The Truth About Gossip


Megan McKenzie, Photographer

A little insight: When our editor in chief first assigned me this article it was supposed to be about a sexting scandal that recently attracted attention to Portage Northern. After much investigation and questioning, I realized the people who knew the real story were not going to tell it to me, and the people telling me stories didn’t know what really happened. What I discovered, though, is just how much gossip is travelling through the halls of PortageNorthernHigh School.

Avery Adams* (12) was skyping Brady Thomas* (12) one night when he asked her to take off her shirt. She was reluctant at first, then after much persuasion she agreed. It didn’t seem too bad and nothing bad can happen when it’s just the two of them right? Wrong. The boy hit the print screen button, and, voila, the topless picture of Avery was his. Thomas then proceeded to show the picture of to the majority of the football team. Then, the police and principals became involved because the picture was shared on school grounds. Now not only is Adams a victim, but she is also a suspect.

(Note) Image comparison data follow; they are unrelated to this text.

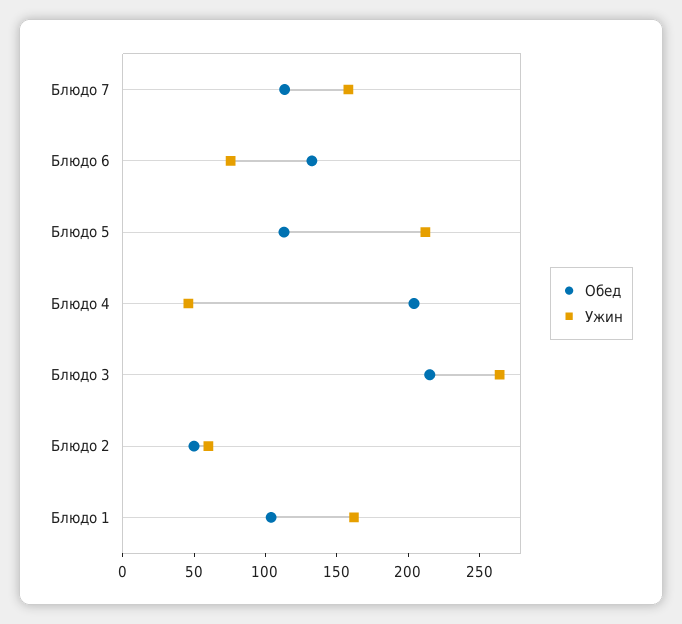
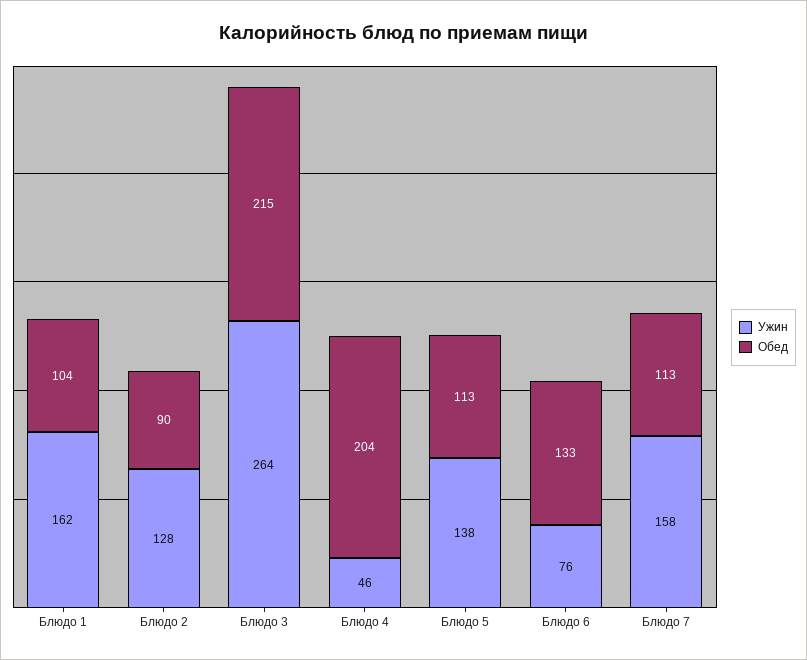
Ужин, Блюдо 5: 210 -> 138
Обед, Блюдо 2: 50 -> 90
Ужин, Блюдо 2: 60 -> 128

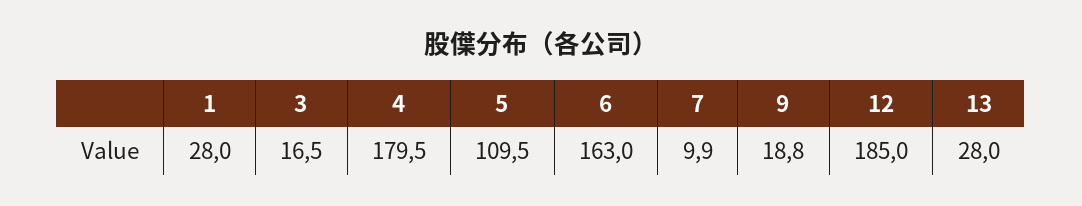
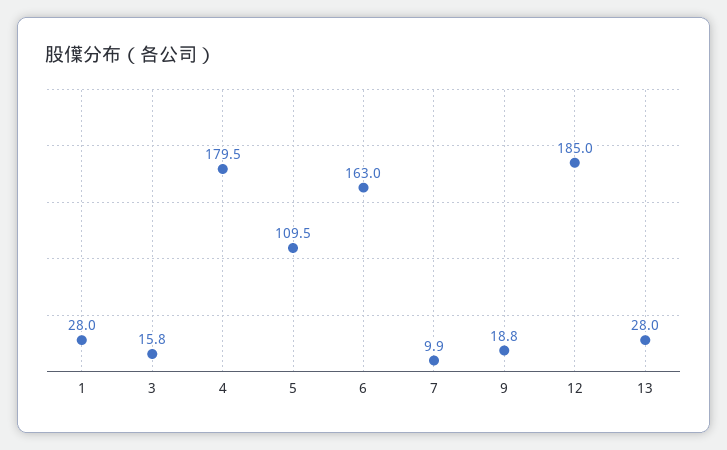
3: 16.5 -> 15.8

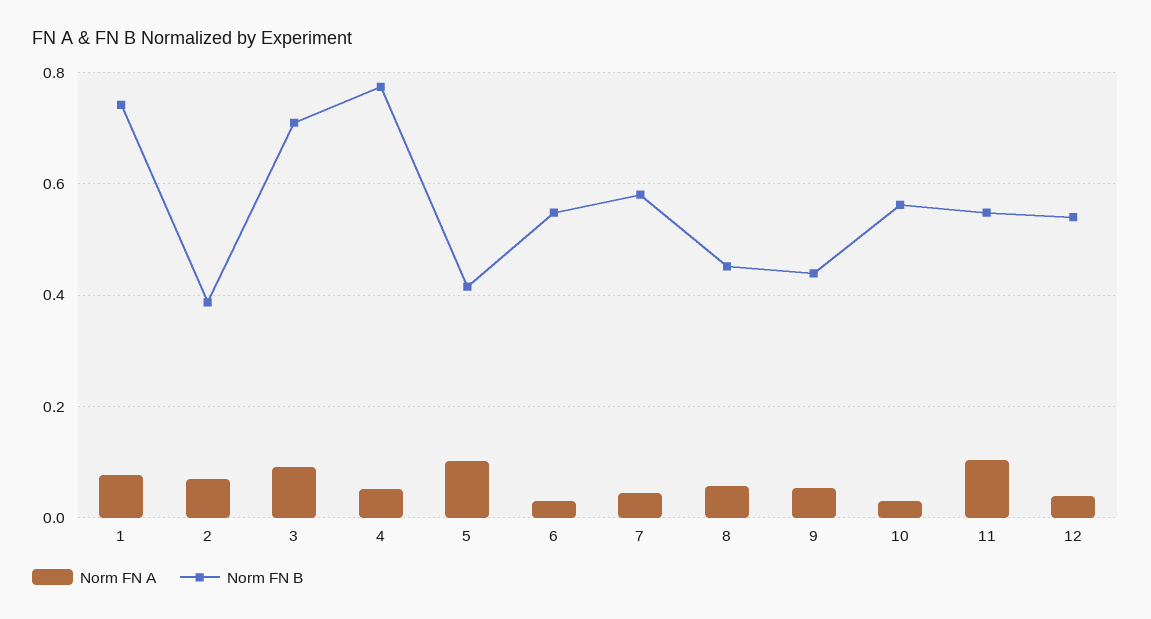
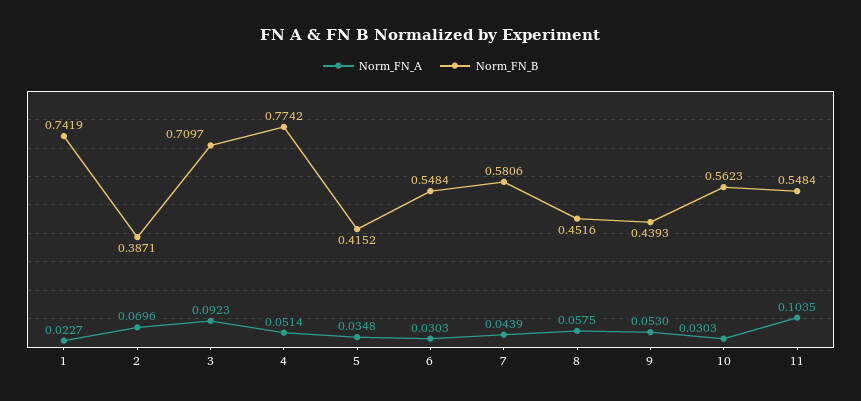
Norm FN A, 1: 0.08 -> 0.0227
Norm FN A, 5: 0.1 -> 0.0348
Norm FN A, 12: 0.04 -> none
Norm FN B, 12: 0.54 -> none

The problem with all of this information is that it didn’t come from our police liason or our principals; it came from the very own students of PortageNorthernHigh School. And the issue with that is that this information could be gossip ranging from no truth at all to the complete story. To put a perspective on things: many of the football players had not heard of this story and claimed that they had not even seen the pictures. Is it true? What really happened? Is it news or is it merely gossip?

Another issue is that the story varied whenever it was told. In some versions Avery sent the pictures in a text and the text was sent out to everyone, while in other versions, the Thomas* posted the picture on Twitter for everyone to see. Trying to find out the real story is extremely hard when each person puts their own twist on it. “If someone wants to know something about another person, they should just go ask them,” says Gabe Allen (11). If high school students were mature enough to go ask the person they heard something about, then high school would not be such a hot spot for gossip.

“Everybody does it, but everybody hates when it’s about them,” says Cassie Lins (10). Gossip can be all fun and games when it’s just two friends talking about another. It can even seem okay when everyone else finds out about it. The real problem becomes when other people are saying things that may not be true. “Well if it was a secret then I obviously wouldn’t want other people knowing,” says Meghana Venugopal (10). But really what is a secret in high school? Only two best friends know at first, but chances are they are going to tell other people who are going to tell many other people until it gets around to people who were far from the event and the truth.

“I do gossip,” says Gabby Childers (10), “but not intentionally. When I’m telling someone what I heard about someone else I don’t think ‘Oh I’m gossiping!’ I usually realize it after I do it and then I feel bad.” Whether gossip is intentional or not; it still hurts people and conveys information in the wrong way. “Just brush it off and move on. People will forget about it in a few weeks,” says Sami Deboer (10).

Whether what is going around is valid information or not, does not mean it is okay to spread the information. The Avery Adams* story is now floating around the school hallways even though it continues to be openly investigated by police in the area. Adams has now left Portage Northern to escape the gossip funnel of high school. And no one, no matter whose fault it is, should feel that they have to escape.